■ **Saved data entries**:
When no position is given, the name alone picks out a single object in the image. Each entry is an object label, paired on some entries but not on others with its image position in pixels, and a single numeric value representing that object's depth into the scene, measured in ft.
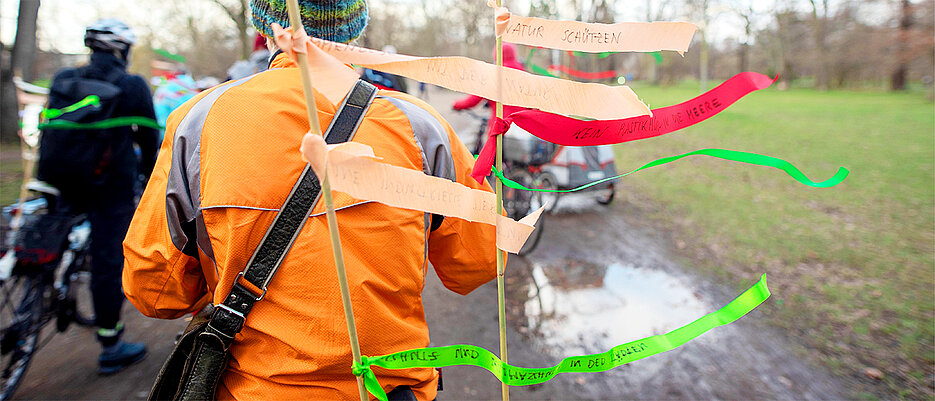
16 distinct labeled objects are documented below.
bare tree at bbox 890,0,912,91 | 94.73
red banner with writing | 3.79
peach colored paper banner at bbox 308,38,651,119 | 3.56
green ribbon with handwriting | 3.94
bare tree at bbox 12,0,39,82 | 29.99
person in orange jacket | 3.77
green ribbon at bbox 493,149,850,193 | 3.46
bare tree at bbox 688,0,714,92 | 88.02
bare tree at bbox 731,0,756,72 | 103.60
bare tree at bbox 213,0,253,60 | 58.38
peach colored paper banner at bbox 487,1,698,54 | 3.67
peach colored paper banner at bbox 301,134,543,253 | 3.10
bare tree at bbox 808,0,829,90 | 117.65
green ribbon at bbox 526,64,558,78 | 20.59
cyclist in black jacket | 9.95
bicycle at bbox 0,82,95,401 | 9.46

■ **What you need to do**: Please transcribe, word for word, every line from the first line of the records above through the line containing "red banner with writing | 3.79", and leave out any pictures.

■ **Finished exercise**:
When no position is given, the name alone picks out a single object in the image. Each entry is an object label, paired on some entries but not on others with its image position in pixels, and a single numeric value representing that object's depth into the scene, measured in ft.
16 distinct labeled objects are documented below.
bare tree at bbox 890,0,912,91 | 94.73
red banner with writing | 3.79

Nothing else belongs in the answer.